I stopped working on Pop's van because we didn't have lettuce or tomatoes to not put in Jean-Marie's hot-dog and because he could have cared less about what he considered to be unshady condiments; he just wanted to make himself less invisible by joking about how a good dog should be done. He always changed his mind for coffee instead of whatever beer was on tap tonight, darlin’. He made me laugh each time. No matter how hard Pops wished it was so, he'd never make him more visible than I could. Everybody is always still here the next morning – only difference is we're gone. Why am I not here in the morning with them? Maybe I’ll find the answer on my roll of film.

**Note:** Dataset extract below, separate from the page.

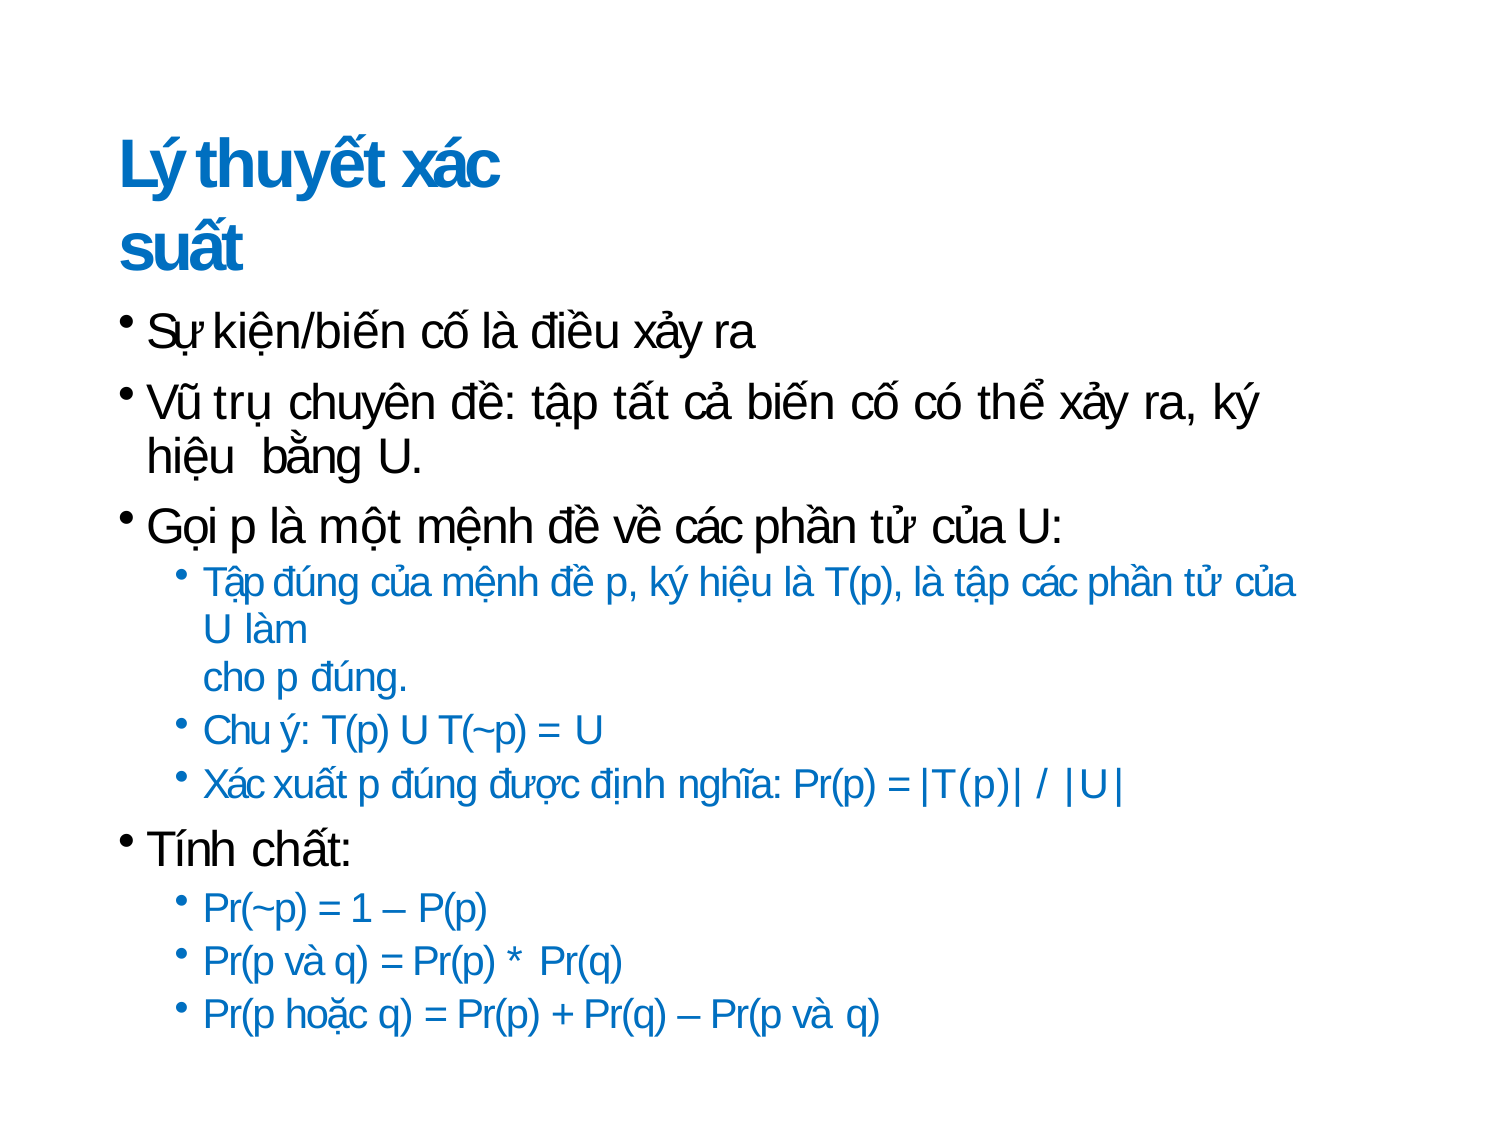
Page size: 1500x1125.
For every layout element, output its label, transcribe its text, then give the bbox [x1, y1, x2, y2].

text_box Sự kiện/biến cố là điều xảy ra Vũ trụ chuyên đề: tập tất cả biến cố có thể xảy ra, ký hiệu bằng U. Gọi p là một mệnh đề về các phần tử của U: Tập đúng của mệnh đề p, ký hiệu là T(p), là tập các phần tử của U làm cho p đúng. Chu ý: T(p) U T(~p) = U Xác xuất p đúng được định nghĩa: Pr(p) = |T(p)| / |U| Tính chất: Pr(~p) = 1 – P(p) Pr(p và q) = Pr(p) * Pr(q) Pr(p hoặc q) = Pr(p) + Pr(q) – Pr(p và q) [116, 285, 1376, 1038]
title Lý thuyết xác suất [116, 116, 629, 285]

I met a friend from those years I’ve forgotten on the van once. Her wide-eyed smile said she was too high to remember me. Or maybe, by crossing over, by coming out of her world back into the real world, I somehow ceased to exist. As I reflect on that, I think that reality is relative and I’m only here searching for that girl I could have left behind, because I miss her naïve smile; that front she put on, like Adelin and Jean-Marie; that hopeful smile you only see here.

I like this area of town because I don't feel out of place, because I think this is the beautiful, not the ugly, because I see humanity as it really is here, because it makes me feel alive after having lived those thousand words I’ve finally reclaimed here.

I forgot to mention the roar of the Harley's engines. I like them better than the Hondas'. You'll hear them if you come.